Let me share a story about an old mountain minister and a young boy in the congregation.

During the children’s message this old pastor was trying to convey the sovereignty of God to his young parishioners – and to the listening ears of the rest of the congregation.  As he began his summation one precocious lad tried to chime in: “Preacher…”  The sage old minister looked at the boy, but continued with his conclusion.

Again the boy, begging for acknowledgement, said: “Preacher…”

After a third interruption the preacher finally responded: “Yes, Lad?”

The boy offered: “Preacher, I know one thang God cain’t do.”

The minister gently corrected: “No. There is nothing God cannot do.”  But the boy insisted: “But, Preacher, I know one thang God cain’t do.”

Finally relenting, the preacher inquired: “OK. Why don’t you tell us what you think God can’t do.”  The boy confidently expressed his observation: “God cain’t make your mouth no bigger without moving your ears back!”

Ah! A big mouth – the bane of many a preacher. But my ministerial colleagues and I are not the sole sufferers of this malady.  Many who sit in the pews each week also exhibit a tendency to run at the mouth. And so do many who never darken a church doorway.  It is a common affliction.

The great 14th Century theologian-Reformer, John Wycliffe – most renowned for being the first to translate the Bible into English – recognized the power of the tongue:

“The tongue breaks bone, although the tongue itself has none.”

Similarly, James, the brother of the Lord Jesus wrote:

“Likewise the tongue is a small part of the body, but it makes great boasts.
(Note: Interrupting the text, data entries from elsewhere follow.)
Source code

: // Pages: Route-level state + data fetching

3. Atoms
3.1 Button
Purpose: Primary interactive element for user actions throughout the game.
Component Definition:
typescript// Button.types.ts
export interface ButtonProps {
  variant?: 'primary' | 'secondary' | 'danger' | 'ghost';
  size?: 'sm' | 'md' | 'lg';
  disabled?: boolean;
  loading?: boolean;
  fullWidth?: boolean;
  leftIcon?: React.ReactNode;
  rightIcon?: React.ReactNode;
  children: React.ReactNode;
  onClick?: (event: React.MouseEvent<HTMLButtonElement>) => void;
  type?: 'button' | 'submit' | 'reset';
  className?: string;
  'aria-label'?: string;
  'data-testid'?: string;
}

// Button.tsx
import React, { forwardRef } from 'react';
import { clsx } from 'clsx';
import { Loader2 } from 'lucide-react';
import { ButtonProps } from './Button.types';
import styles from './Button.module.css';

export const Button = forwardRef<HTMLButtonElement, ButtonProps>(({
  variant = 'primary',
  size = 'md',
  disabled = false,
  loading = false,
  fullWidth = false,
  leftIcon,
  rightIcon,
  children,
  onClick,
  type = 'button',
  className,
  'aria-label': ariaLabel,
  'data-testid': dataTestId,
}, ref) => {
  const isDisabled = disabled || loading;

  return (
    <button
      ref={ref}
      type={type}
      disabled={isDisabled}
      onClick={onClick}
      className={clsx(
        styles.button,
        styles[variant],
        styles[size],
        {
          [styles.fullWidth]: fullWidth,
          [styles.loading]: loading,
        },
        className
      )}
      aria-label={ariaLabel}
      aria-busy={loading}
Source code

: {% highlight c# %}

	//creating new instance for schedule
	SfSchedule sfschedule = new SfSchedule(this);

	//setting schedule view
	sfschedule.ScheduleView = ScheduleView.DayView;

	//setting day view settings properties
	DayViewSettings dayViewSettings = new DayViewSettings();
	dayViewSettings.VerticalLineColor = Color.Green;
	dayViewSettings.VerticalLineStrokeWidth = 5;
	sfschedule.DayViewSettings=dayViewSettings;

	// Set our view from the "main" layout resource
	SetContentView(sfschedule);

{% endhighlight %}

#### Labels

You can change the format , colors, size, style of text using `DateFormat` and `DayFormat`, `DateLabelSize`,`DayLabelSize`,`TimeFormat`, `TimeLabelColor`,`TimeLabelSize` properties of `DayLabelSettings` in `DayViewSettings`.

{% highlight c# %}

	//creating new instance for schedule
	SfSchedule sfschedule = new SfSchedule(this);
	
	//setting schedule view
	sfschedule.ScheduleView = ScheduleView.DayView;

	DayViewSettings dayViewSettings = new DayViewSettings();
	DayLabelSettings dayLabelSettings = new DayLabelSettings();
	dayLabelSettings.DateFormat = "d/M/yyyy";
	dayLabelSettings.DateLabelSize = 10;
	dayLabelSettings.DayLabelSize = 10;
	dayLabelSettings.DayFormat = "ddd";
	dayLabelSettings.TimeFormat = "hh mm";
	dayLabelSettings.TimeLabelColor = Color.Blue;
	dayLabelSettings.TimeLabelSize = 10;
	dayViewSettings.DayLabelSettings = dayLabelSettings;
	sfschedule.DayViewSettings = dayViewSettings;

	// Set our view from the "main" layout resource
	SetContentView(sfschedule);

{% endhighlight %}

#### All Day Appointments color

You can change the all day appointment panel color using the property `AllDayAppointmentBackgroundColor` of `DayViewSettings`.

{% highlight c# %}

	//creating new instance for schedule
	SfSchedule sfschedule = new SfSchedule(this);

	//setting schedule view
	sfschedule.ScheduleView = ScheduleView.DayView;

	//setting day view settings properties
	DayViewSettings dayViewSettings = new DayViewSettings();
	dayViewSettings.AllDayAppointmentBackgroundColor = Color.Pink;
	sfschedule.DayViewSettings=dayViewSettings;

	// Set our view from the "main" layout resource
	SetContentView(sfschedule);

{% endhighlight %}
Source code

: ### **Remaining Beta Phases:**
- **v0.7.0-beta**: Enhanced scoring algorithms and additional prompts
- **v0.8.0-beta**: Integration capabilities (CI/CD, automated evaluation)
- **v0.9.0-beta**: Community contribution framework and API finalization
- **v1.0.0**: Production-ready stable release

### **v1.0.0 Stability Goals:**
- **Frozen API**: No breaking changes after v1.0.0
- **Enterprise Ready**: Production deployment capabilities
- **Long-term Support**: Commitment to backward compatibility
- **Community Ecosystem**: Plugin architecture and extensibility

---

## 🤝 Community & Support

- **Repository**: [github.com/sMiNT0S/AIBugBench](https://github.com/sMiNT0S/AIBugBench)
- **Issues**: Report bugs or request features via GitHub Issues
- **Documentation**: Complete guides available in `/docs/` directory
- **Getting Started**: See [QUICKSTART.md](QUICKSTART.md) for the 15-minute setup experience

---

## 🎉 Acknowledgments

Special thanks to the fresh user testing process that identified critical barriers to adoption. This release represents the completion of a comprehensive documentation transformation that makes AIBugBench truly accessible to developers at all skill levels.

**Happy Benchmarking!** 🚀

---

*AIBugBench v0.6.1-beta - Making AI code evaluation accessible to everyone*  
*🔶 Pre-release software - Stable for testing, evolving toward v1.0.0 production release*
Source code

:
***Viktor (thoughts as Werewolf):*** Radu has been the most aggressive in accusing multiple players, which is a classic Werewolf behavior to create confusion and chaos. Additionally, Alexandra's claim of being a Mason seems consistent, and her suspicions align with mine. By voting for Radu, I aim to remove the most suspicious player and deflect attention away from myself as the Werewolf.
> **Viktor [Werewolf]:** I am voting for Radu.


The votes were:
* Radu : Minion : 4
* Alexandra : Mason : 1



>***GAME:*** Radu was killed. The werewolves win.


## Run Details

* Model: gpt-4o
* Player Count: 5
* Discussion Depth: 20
Consider what a great forest is set on fire by a small spark. The tongue also is a fire, a world of evil among the parts of the body. It corrupts the whole person, sets the whole course of his life on fire, and is itself set on fire by hell. All kinds of animals, birds, reptiles and creatures of the sea are being tamed and have been tamed by man, but no man can tame the tongue. It is a restless evil, full of deadly poison.” (James 3.5-8)

I suspect more carnage has been caused by the destructive power of loose and lying tongues than by any war.  The spark of a little gossip fans into flame, the fire spreads, resulting in inestimable damage.

But it doesn’t have to be that way.  Proverbs 12.8 tells us:

“Reckless words pierce like a sword, but the tongue of the wise brings healing.”

Do you see that?  With a simple conscious adjustment of the employment of our tongues we can be transformed from destroyers to restorers.

What great news! At least it would be, except, according to James, “no man can tame the tongue”.  What could he possibly mean?

James is revealing that mere will-power cannot lead to the radical change we need. No doubt a conscious effort will generate some behavioral improvement. But our condition is more chronic than most imagine. Jesus tells us the root of our problem is spiritual not muscular. (Mark 7.21-23)  It’s like trying to domesticate a wolf – eventually the true nature will re-emerge.  In fact, James says though man may tame wild animals, the tongue will still not be tamed. Not by our own effort, anyway.  The true nature eventually resurfaces.

No need to despair.  The power for transformation is found in Jesus.  When we embrace Jesus, as he is offered in the gospel, everything changes.  Our minds and hearts are renewed, so we begin to think and desire differently.  And out of renewed hearts come redeeming words.  As the psalmist discovered:

“The mouth of the righteous man utters wisdom, and his tongue speaks what is just.” (Psalm 37.30)


NOTE: This post first appeared as an article for a column in the Bristol Herald Courier.